Andere Dynamik in Hotspots

Wir wissen, dass es manchen Gegenden zu sehr rasanten Ausbrüchen kam, wie etwa in Bergamo bei einem Match des von Atalanta Bergamo gegen den FC Valencia. In diesem Zusammenhang kam eine US-Studie im Fachjournal Science Translational Medicine anhand verschiedener Indikatoren zum Ergebnis, dass die Letalität von Covid-19 weit tiefer liegt als ursprünglich angenommen, seine Ausbreitung in einigen Hotspots aber bis zu 80-mal schneller erfolgte als vermutet, was den raschen Anstieg an Erkrankungen erklären würde.

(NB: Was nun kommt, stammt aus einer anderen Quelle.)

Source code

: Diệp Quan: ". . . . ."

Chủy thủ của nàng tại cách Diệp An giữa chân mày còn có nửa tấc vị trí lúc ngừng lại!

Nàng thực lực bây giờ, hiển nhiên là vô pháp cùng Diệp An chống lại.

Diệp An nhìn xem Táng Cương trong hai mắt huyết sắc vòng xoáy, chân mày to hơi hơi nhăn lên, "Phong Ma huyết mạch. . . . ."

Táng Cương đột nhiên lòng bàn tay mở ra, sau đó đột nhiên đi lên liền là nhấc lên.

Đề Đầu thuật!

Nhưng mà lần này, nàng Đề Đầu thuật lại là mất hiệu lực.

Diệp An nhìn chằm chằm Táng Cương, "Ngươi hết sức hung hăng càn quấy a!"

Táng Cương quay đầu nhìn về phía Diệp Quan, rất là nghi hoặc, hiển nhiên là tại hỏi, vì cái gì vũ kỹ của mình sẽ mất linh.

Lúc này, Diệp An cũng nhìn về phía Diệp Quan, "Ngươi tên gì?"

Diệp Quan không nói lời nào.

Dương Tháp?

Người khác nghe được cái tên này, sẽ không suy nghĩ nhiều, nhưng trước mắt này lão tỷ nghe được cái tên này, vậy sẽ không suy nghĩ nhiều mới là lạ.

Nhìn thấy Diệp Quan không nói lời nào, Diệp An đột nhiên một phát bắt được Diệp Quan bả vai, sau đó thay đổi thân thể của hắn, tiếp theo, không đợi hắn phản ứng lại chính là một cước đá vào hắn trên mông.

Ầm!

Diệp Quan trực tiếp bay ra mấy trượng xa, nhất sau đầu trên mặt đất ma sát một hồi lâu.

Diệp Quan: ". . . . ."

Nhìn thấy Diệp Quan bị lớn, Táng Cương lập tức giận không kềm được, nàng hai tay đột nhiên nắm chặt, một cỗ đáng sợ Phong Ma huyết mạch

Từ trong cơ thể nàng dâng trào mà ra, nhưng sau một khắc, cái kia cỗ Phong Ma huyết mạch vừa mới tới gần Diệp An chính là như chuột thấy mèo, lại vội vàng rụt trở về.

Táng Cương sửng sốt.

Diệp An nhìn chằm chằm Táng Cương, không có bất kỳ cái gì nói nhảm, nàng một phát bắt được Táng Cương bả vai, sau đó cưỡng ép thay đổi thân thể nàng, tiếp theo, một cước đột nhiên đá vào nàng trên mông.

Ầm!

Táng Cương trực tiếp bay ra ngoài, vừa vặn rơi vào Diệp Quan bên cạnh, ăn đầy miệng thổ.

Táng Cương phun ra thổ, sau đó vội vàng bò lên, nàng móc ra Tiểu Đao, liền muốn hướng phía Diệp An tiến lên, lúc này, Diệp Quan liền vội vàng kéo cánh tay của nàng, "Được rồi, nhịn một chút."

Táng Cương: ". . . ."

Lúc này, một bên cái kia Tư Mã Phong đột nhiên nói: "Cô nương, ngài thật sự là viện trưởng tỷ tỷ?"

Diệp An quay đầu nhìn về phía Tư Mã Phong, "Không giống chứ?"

Welche Maßnahmen auf Basis der Fakten gerechtfertigt sind

Aufgrund der eher geringen Letalität fällt Covid-19 höchstens in die Stufe 2 des von den US-Gesundheitsbehörden entwickelten fünfstufigen Pandemie-Plans. Für diese Stufe ist lediglich die “freiwillige Isolierung kranker Personen” als Hauptmaßnahme vorgesehen. Weitergehende Maßnahmen wie Mundschutzpflicht, Schulschließungen, Abstandsregeln, Kontaktverfolgung, Impfungen und Lockdowns ganzer Gesellschaften sind hingegen nicht angezeigt.

Die neuen immunologischen Resultate bedeuten zudem, dass “Immunitätsausweise” und Massenimpfungen nicht funktionieren können und mithin keine sinnvollen Strategien sind.

Einige Medien sprechen weiterhin von angeblich viel höheren Covid-Letalitätswerten. Diese Medien beziehen sich jedoch auf veraltete Simulationsmodelle, verwechseln Mortalität und Letalität, oder CFR und IFR, oder “rohe IFR” und bevölkerungsbasierte IFR. Auch Infektion und Erkrankung wird gerne verwechselt.